The best weapon the Tories have to throw at Labour? A pair of Starmer-branded flip flops
The Conservative Party chairman Greg Hands tweets ‘flip flop’ pictures of them roughly every 30 seconds. If this is the best example they’ve got of ‘attack dog politics’, the Tories are really in trouble, writes Tom Peck
Nobody bothered to turn up to Prime Minister’s Questions. The benches were half empty. The order paper, which is to say the number of people slated to ask questions, wasn’t even full. And it’s not immediately clear if Rishi Sunak was there, either.
The thing about Prime Minister’s Questions is that you do have to have some answers – and he simply hasn’t got any, on any subject. To take just one: can it really be half a year since he promised to halve inflation by the end of the year, and was roundly mocked for promising to do something that was widely forecast to happen anyway?
Well, it’s not widely forecast anymore. It’s not going to happen. He was mocked six months ago for the complete lack of ambition in his “five pledges” – the others included bringing national debt down and “stopping the boats” – and despite the lack of ambition or, more accurately, the underestimation of the challenge, he’s nevertheless failing on all of them anyway.
He has, Keir Starmer told him, “given up”. He was speaking, specifically, about his target of building 300,000 homes a year. He hasn’t officially given up on the target, but members of his party are currently putting leaflets through doors in Boris Johnson’s constituency, attacking the Lib Dems for planning to build, you’ve guessed it, 300,000 homes a year. “Protect the green belt”, they say. They would look less mad if they said: “Mine the asteroid belt”.
Sunak barely looked up. He is a man not used to things not going his way. “You can tell from his body language he has given up,” Starmer told him. He barely looked up for that either, just like his MPs had barely turned up.

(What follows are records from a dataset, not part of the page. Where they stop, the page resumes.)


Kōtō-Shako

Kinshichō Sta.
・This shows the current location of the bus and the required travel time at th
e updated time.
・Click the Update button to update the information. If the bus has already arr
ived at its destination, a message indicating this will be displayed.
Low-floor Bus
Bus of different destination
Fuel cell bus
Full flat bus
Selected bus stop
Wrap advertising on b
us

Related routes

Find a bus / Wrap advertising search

The problem, as Starmer patiently explained to him, is that he doesn’t appear to be on the side of people who want to buy a home, or of people who already own one. For one, he is, presumably accidentally (which is just as damning) attacking his own housebuilding target. For the other, there is a widespread and entirely correct view all around the country, that the mortgage crisis has been, to a great extent, needlessly inflicted on the country by a party that can’t control itself – and as a consequence is on its third leader in under a year.
It hardly needs to be pointed out that homeowners and would-be homeowners constitute every voter in the country. If you’ve pissed off both, then there’s not much left.
There’s probably still a year and a half or so until the election. It is going to be painful, soul-sapping viewing. We are led to believe that the US pollster Frank Luntz has privately told the Tories that the only hope they’ve got is a negative campaign, that no one will possibly believe any positive message they have to sell. That all they can do is say that Labour will be worse.
But all they seem to have on that front is a pair of Starmer-branded “flip flops”. Greg Hands, the Conservative Party chairman, tweets pictures of them roughly every 30 seconds. It is arguably to his credit as a human being that he is so laughably bad at attack dog politics.
To “flip flop” in politics is to constantly change your mind. If they think they can sink the opposition through that, come election time, it will not be forgotten by voters that they’ve had three different governments since they were last asked, and one of them lasted six weeks but cost them several hundred quid a month, then the surprise they are in for will be even nastier than they imagine.
If Sunak looks like he’s given up, it’s probably because he’s not stupid. There’s not a lot else he can do.